The Organization for Economic Co-operation and Development (OECD) reported a 7.9% unemployment rate for the month of September 2013, unchanged from previous monthly levels. OECD unemployment in absolute numbers stood at 47.9 million persons, 0.1 million less than August 2013 levels.

OECD unemployment

However, unemployment among the developed nations has grown exponentially in recent years. In July 2008, unemployment across the OECD area stood at a mere 34.7 million persons, a 38% increase over the past five years.

Figure 1: OECD Unemployment Rates

Source: Organization for Economic Co-operation and Development (OECD)

Problems across Europe and other areas

The unemployment rate across the euro area was much higher and stood still at 12.2%. “This stability conceals diverging patterns across countries,” comments the OECD press release.

In France, the unemployment rate increased from 11% in August to 11.1% in September 2013. Similarly, Italy saw a 0.1% increase in unemployment rates during the month. Both these countries are going through a tough time maintaining their economic stability. However, Germany experienced a decline of 0.1% in its unemployment rate, dropping to 5.2%, “The lowest level since 1991” according to the OECD.

Other areas did not perform so well either. “Among other OECD countries, the unemployment rate rose in Mexico (by 0.1 percentage point to 5.0 percent), while it fell for, respectively, the third and second consecutive months in the United States (by 0.1 percentage point, to 7.2 percent) and in Canada (by 0.2 percentage point, to 6.9 percent). In September, unemployment rates also fell in Japan (by 0.1 percentage point, to 4.0 percent), Australia (by 0.2 percentage point, to 5.6 percent) and Korea (by 0.1 percentage point, to 3.0 percent). However, more recent data for October 2013 show that the unemployment rate edged up to 7.3 percent in the United States while it reminded stable in Canada,” stated the OECD.

Gender and age differences

Unemployment across the OECD nations has declined among women to 7.8% from 7.9%, while it has remained constant at 8% among men. A similar trend was observed in countries like the U.S., Slovenia, Iceland, Germany and Belgium.

Table 1: Unemployment rates by gender

Source: Organization for Economic Co-operation and Development (OECD)
Source: Organization for Economic Co-operation and Development (OECD)

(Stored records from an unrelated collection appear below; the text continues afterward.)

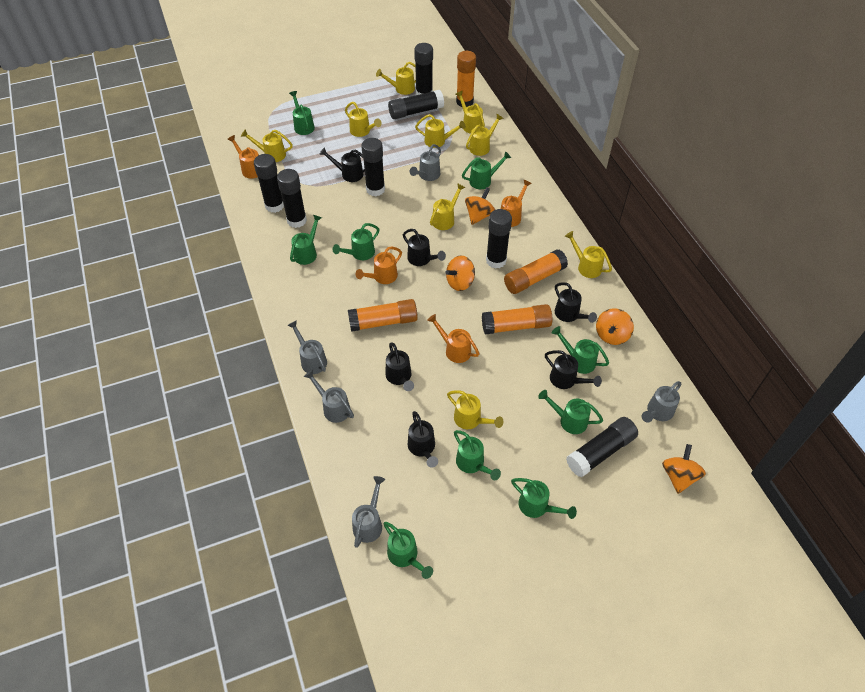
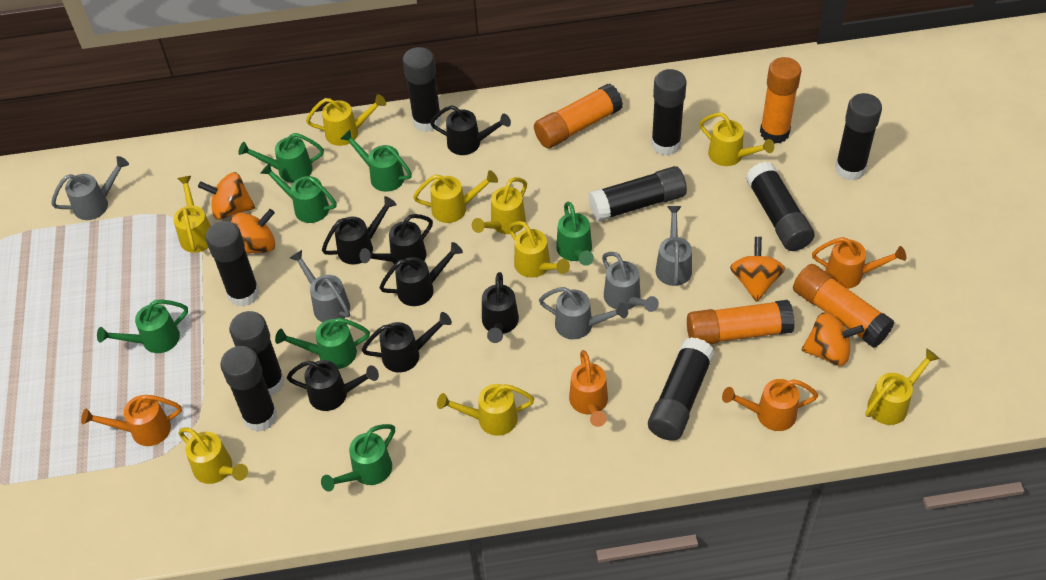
black glue stick: 7 -> 9
black watering can: 6 -> 7
green watering can: 9 -> 7

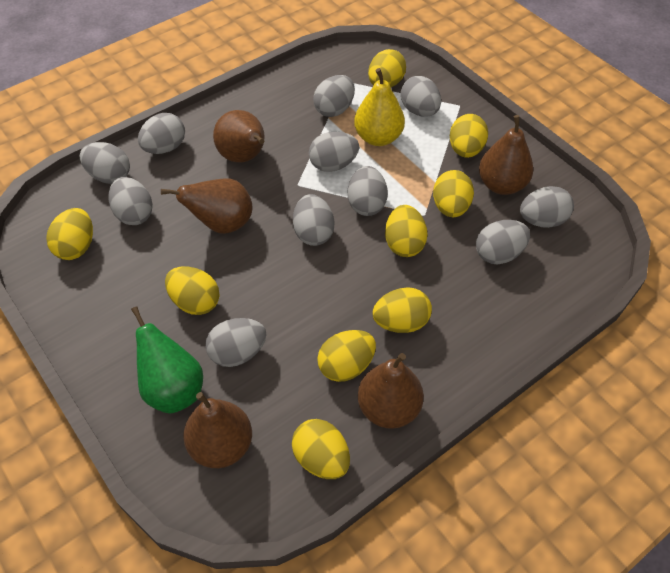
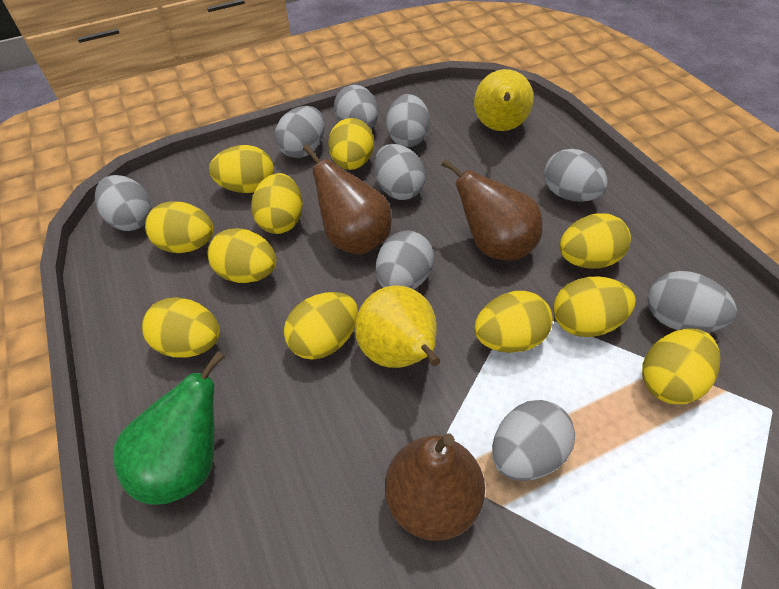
brown pear: 5 -> 3
grey egg: 11 -> 9
yellow egg: 9 -> 11
yellow pear: 1 -> 2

The OECD unemployment rate for the young (defined as between the age of 15 and 24) dropped 0.1% to 16% while that of prime and older workers (over the age of 24) remained constant at 6.8%. Furthermore, OECD says that the unemployment “increased by 0.1 percentage point in the euro area, to 24.1 percent. The youth unemployment rates increased significantly in France (by 0.5 percentage point, to 26.1 percent), while remaining stable in Spain (56.5 percent) and Portugal (36.9 percent) and falling in Ireland (by 0.4 percentage point, to 28.0 percent).”